*** Available records

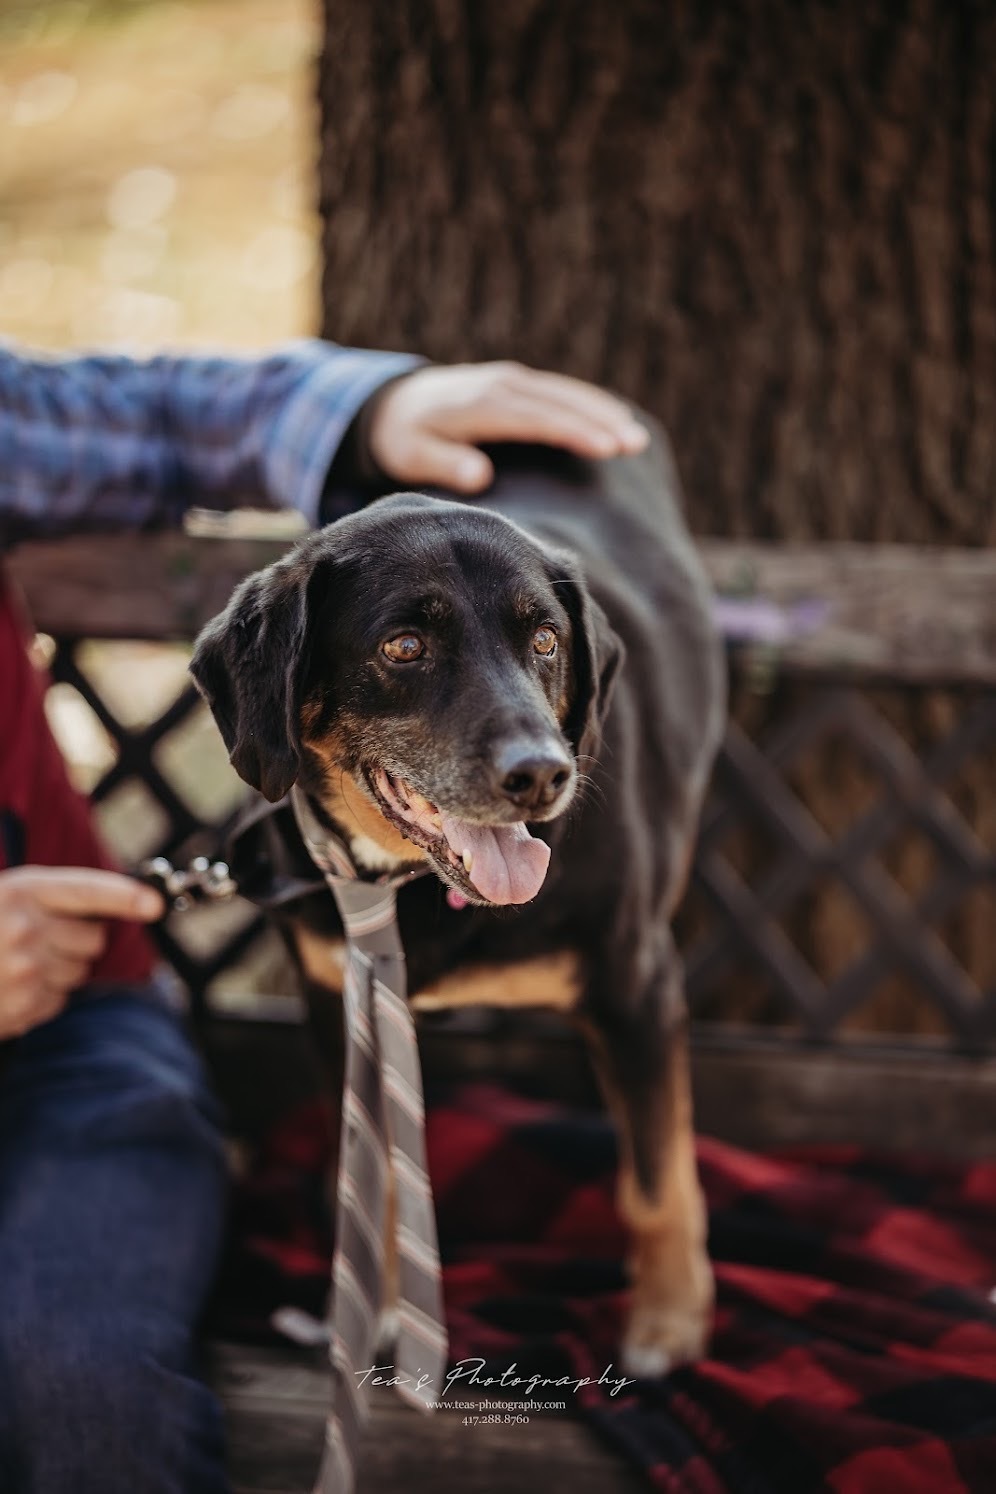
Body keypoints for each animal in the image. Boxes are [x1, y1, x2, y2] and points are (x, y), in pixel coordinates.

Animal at [192, 421, 725, 1374]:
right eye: (404, 647)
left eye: (545, 640)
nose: (541, 774)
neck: (413, 890)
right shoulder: (338, 1004)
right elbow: (370, 1179)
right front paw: (371, 1314)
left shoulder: (639, 987)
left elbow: (657, 1180)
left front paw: (668, 1323)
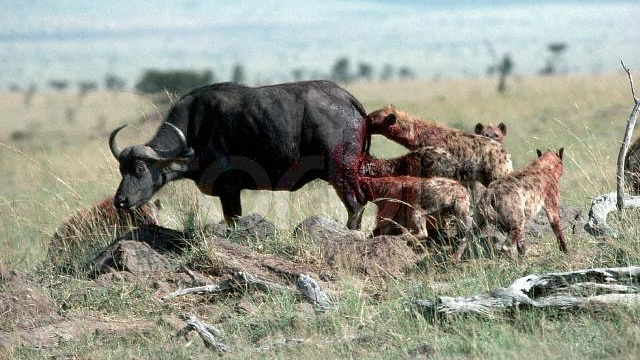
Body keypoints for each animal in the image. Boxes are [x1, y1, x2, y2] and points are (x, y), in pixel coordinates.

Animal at [109, 80, 368, 229]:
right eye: (122, 170)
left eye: (140, 169)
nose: (120, 201)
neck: (194, 129)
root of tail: (346, 98)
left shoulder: (229, 190)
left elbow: (232, 220)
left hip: (341, 174)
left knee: (356, 204)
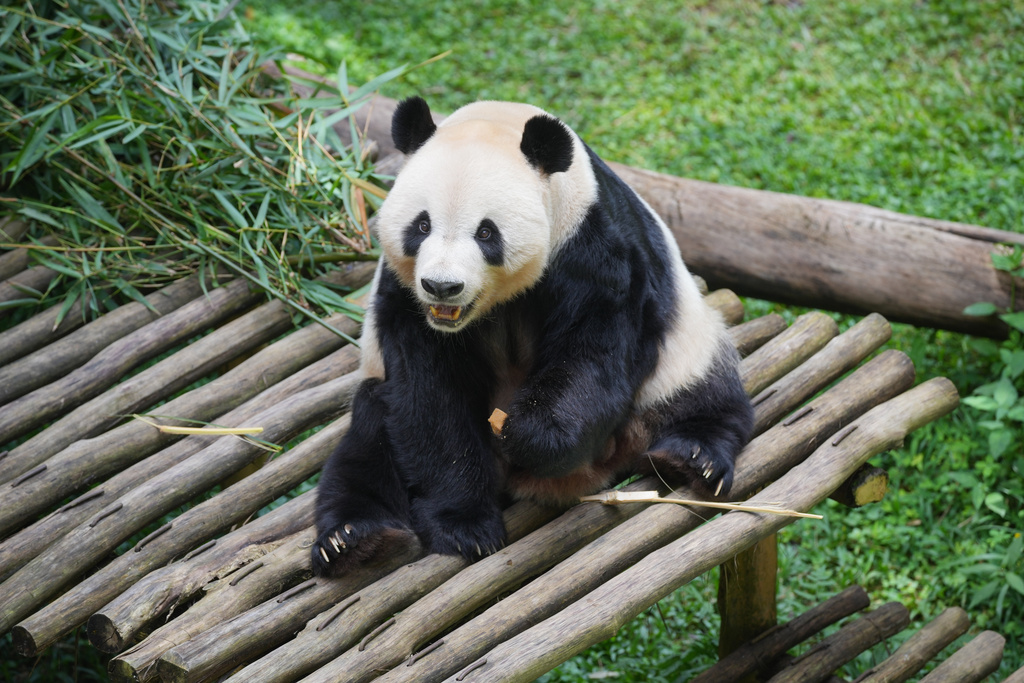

******

Line by line, write out the material exactly, leaving the images out.

Body keypoints for each animal in the image. Boxes are [x1, y1, x2, y2] and points are (x, y), in pixel coordinates.

Animal at [192, 421, 725, 1374]:
right eye: (404, 647)
left eye: (545, 640)
nose: (541, 774)
neck: (413, 890)
right shoulder: (338, 1004)
right elbow: (370, 1179)
right front paw: (371, 1314)
left shoulder: (639, 987)
left elbow: (657, 1180)
left front paw: (668, 1323)
Body keypoints for each animal in the image. Boxes are [x1, y1, x2, y2] and points are (x, y), in pixel coordinates.

Animal at [109, 80, 368, 229]:
right eye: (122, 170)
left eye: (140, 169)
nose: (120, 201)
neck: (194, 129)
root of tail: (346, 98)
left shoulder: (229, 190)
left elbow: (232, 220)
left hip: (341, 174)
left knee: (356, 204)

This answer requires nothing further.